[[ Provided records, beginning ]]

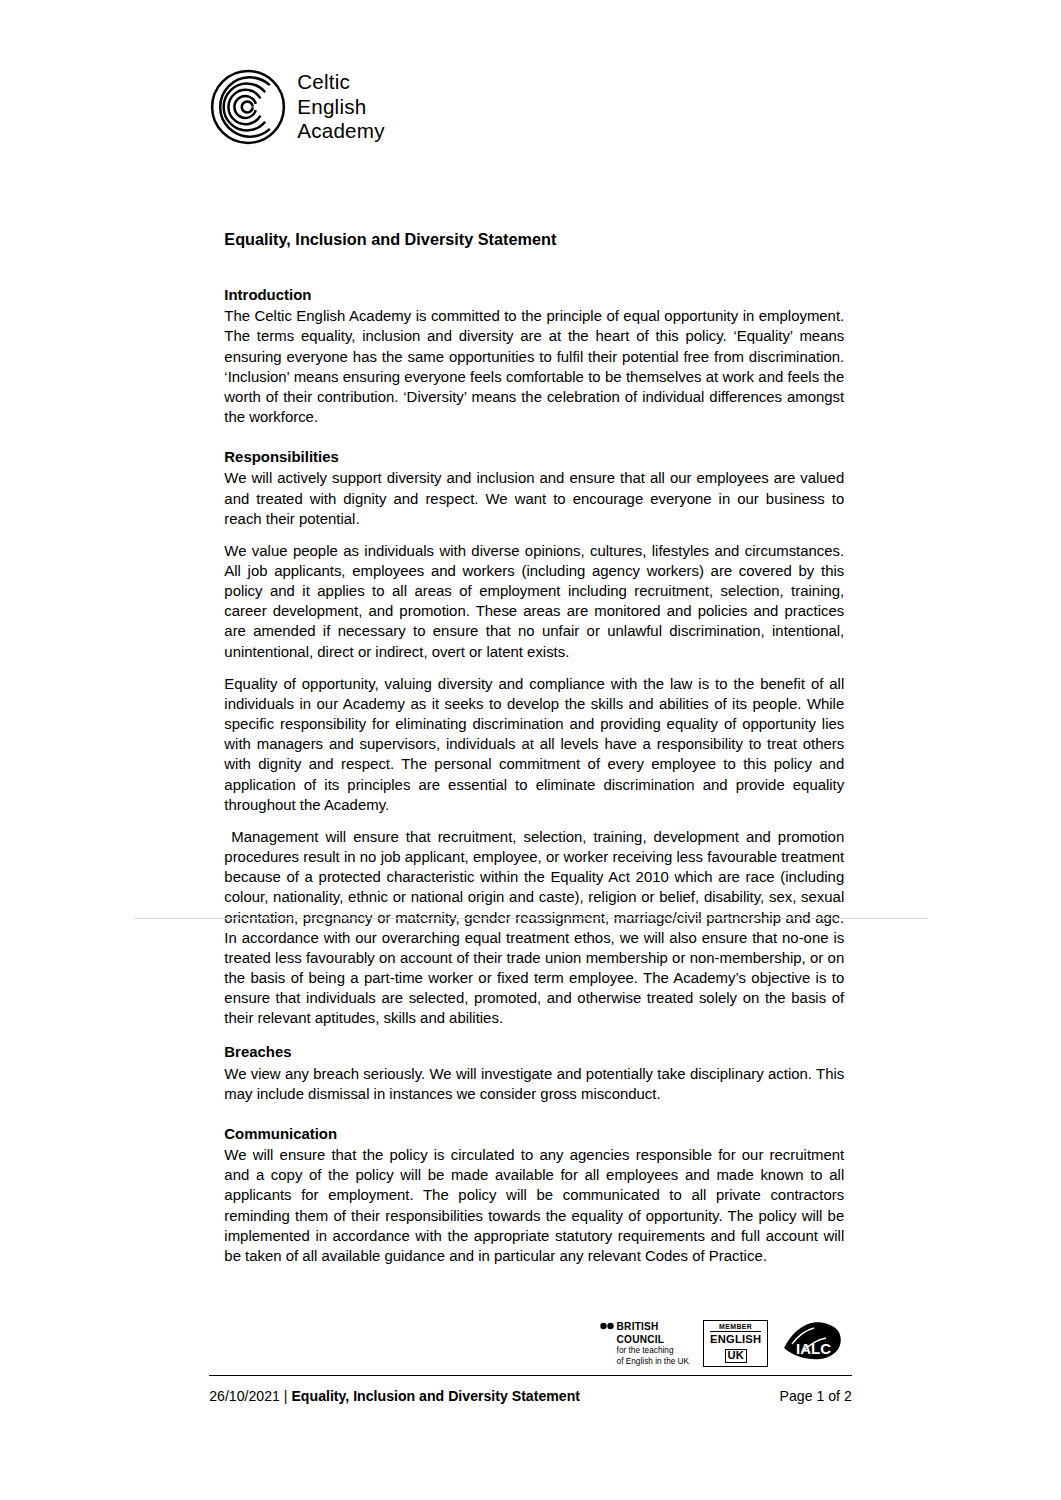Celtic
English
Academy
Equality, Inclusion and Diversity Statement
Introduction
The Celtic English Academy is committed to the principle of equal opportunity in employment. The terms equality, inclusion and diversity are at the heart of this policy. ‘Equality’ means ensuring everyone has the same opportunities to fulfil their potential free from discrimination. ‘Inclusion’ means ensuring everyone feels comfortable to be themselves at work and feels the worth of their contribution. ‘Diversity’ means the celebration of individual differences amongst the workforce.
Responsibilities
We will actively support diversity and inclusion and ensure that all our employees are valued and treated with dignity and respect. We want to encourage everyone in our business to reach their potential.
We value people as individuals with diverse opinions, cultures, lifestyles and circumstances. All job applicants, employees and workers (including agency workers) are covered by this policy and it applies to all areas of employment including recruitment, selection, training, career development, and promotion. These areas are monitored and policies and practices are amended if necessary to ensure that no unfair or unlawful discrimination, intentional, unintentional, direct or indirect, overt or latent exists.
Equality of opportunity, valuing diversity and compliance with the law is to the benefit of all individuals in our Academy as it seeks to develop the skills and abilities of its people. While specific responsibility for eliminating discrimination and providing equality of opportunity lies with managers and supervisors, individuals at all levels have a responsibility to treat others with dignity and respect. The personal commitment of every employee to this policy and application of its principles are essential to eliminate discrimination and provide equality throughout the Academy.
Management will ensure that recruitment, selection, training, development and promotion procedures result in no job applicant, employee, or worker receiving less favourable treatment because of a protected characteristic within the Equality Act 2010 which are race (including colour, nationality, ethnic or national origin and caste), religion or belief, disability, sex, sexual orientation, pregnancy or maternity, gender reassignment, marriage/civil partnership and age. In accordance with our overarching equal treatment ethos, we will also ensure that no-one is treated less favourably on account of their trade union membership or non-membership, or on the basis of being a part-time worker or fixed term employee. The Academy’s objective is to ensure that individuals are selected, promoted, and otherwise treated solely on the basis of their relevant aptitudes, skills and abilities.
Breaches
We view any breach seriously. We will investigate and potentially take disciplinary action. This may include dismissal in instances we consider gross misconduct.
Communication
We will ensure that the policy is circulated to any agencies responsible for our recruitment and a copy of the policy will be made available for all employees and made known to all applicants for employment. The policy will be communicated to all private contractors reminding them of their responsibilities towards the equality of opportunity. The policy will be implemented in accordance with the appropriate statutory requirements and full account will be taken of all available guidance and in particular any relevant Codes of Practice.
BRITISH
COUNCIL
for the teaching
of English in the UK
MEMBER
ENGLISH
UK
IALC
26/10/2021 | Equality, Inclusion and Diversity Statement
Page 1 of 2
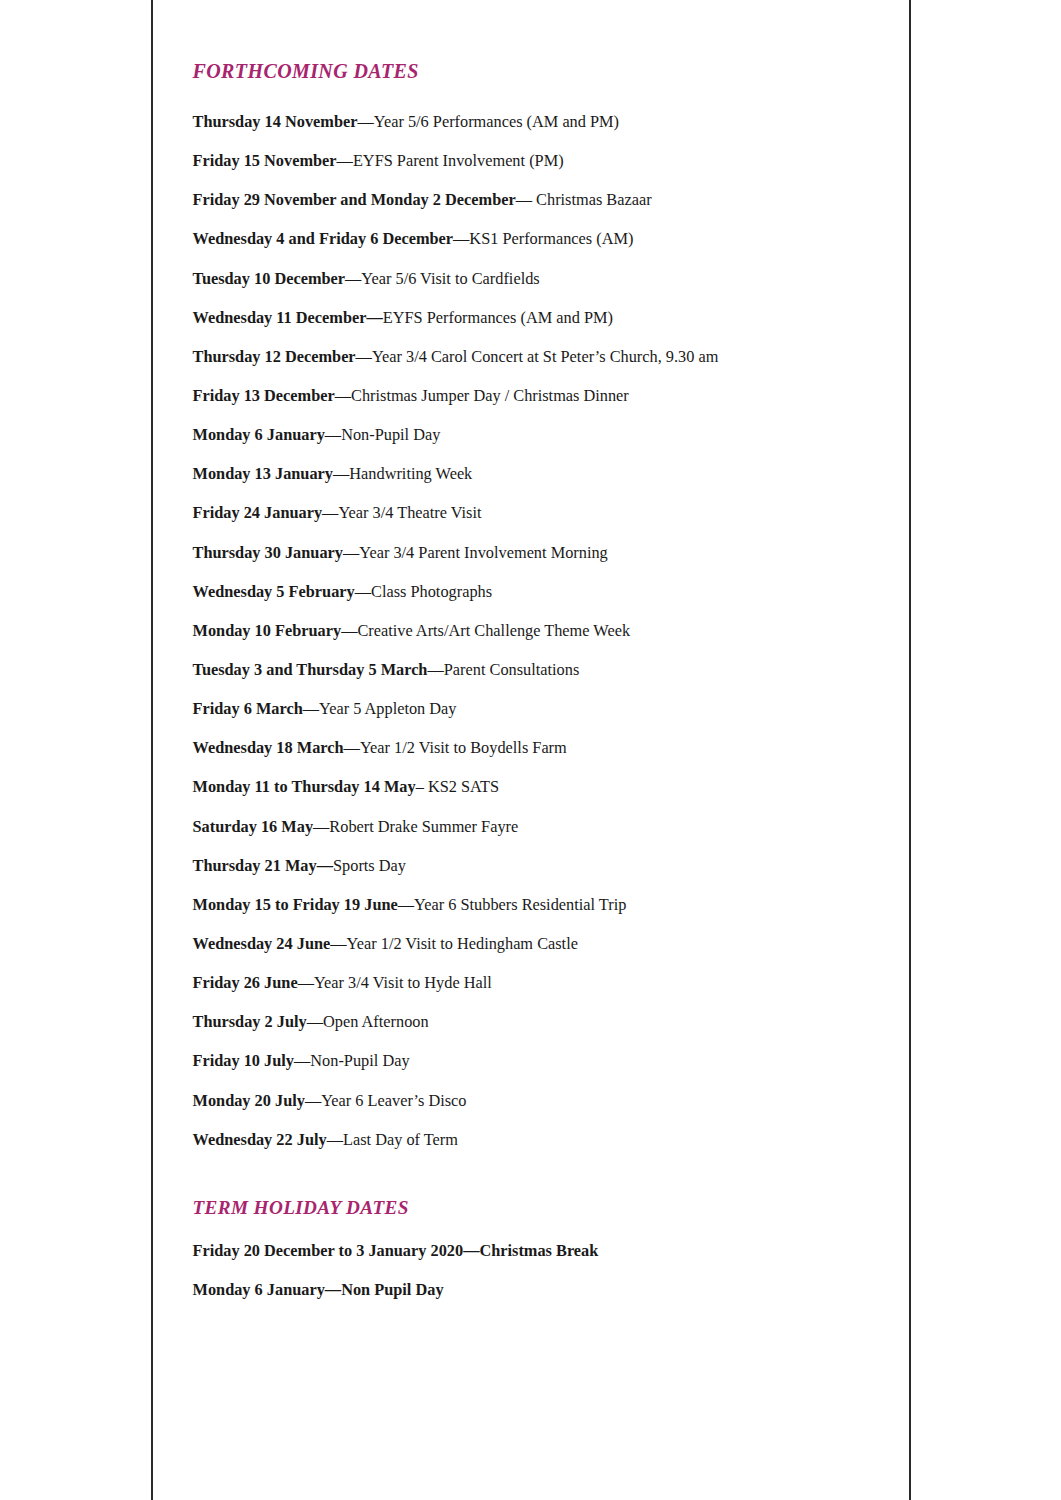FORTHCOMING DATES
Thursday 14 November—Year 5/6 Performances (AM and PM)
Friday 15 November—EYFS Parent Involvement (PM)
Friday 29 November and Monday 2 December— Christmas Bazaar
Wednesday 4 and Friday 6 December—KS1 Performances (AM)
Tuesday 10 December—Year 5/6 Visit to Cardfields
Wednesday 11 December—EYFS Performances (AM and PM)
Thursday 12 December—Year 3/4 Carol Concert at St Peter’s Church, 9.30 am
Friday 13 December—Christmas Jumper Day / Christmas Dinner
Monday 6 January—Non-Pupil Day
Monday 13 January—Handwriting Week
Friday 24 January—Year 3/4 Theatre Visit
Thursday 30 January—Year 3/4 Parent Involvement Morning
Wednesday 5 February—Class Photographs
Monday 10 February—Creative Arts/Art Challenge Theme Week
Tuesday 3 and Thursday 5 March—Parent Consultations
Friday 6 March—Year 5 Appleton Day
Wednesday 18 March—Year 1/2 Visit to Boydells Farm
Monday 11 to Thursday 14 May– KS2 SATS
Saturday 16 May—Robert Drake Summer Fayre
Thursday 21 May—Sports Day
Monday 15 to Friday 19 June—Year 6 Stubbers Residential Trip
Wednesday 24 June—Year 1/2 Visit to Hedingham Castle
Friday 26 June—Year 3/4 Visit to Hyde Hall
Thursday 2 July—Open Afternoon
Friday 10 July—Non-Pupil Day
Monday 20 July—Year 6 Leaver’s Disco
Wednesday 22 July—Last Day of Term
TERM HOLIDAY DATES
Friday 20 December to 3 January 2020—Christmas Break
Monday 6 January—Non Pupil Day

[[ Provided records, end ]]

*The problem*: Transcribe only the trailing portion of the entries above: the line that contains "Friday 24 January—Year 3/4 Theatre Visit" and each line after it.

*Solution for this exercise*:
Friday 24 January—Year 3/4 Theatre Visit
Thursday 30 January—Year 3/4 Parent Involvement Morning
Wednesday 5 February—Class Photographs
Monday 10 February—Creative Arts/Art Challenge Theme Week
Tuesday 3 and Thursday 5 March—Parent Consultations
Friday 6 March—Year 5 Appleton Day
Wednesday 18 March—Year 1/2 Visit to Boydells Farm
Monday 11 to Thursday 14 May– KS2 SATS
Saturday 16 May—Robert Drake Summer Fayre
Thursday 21 May—Sports Day
Monday 15 to Friday 19 June—Year 6 Stubbers Residential Trip
Wednesday 24 June—Year 1/2 Visit to Hedingham Castle
Friday 26 June—Year 3/4 Visit to Hyde Hall
Thursday 2 July—Open Afternoon
Friday 10 July—Non-Pupil Day
Monday 20 July—Year 6 Leaver’s Disco
Wednesday 22 July—Last Day of Term
TERM HOLIDAY DATES
Friday 20 December to 3 January 2020—Christmas Break
Monday 6 January—Non Pupil Day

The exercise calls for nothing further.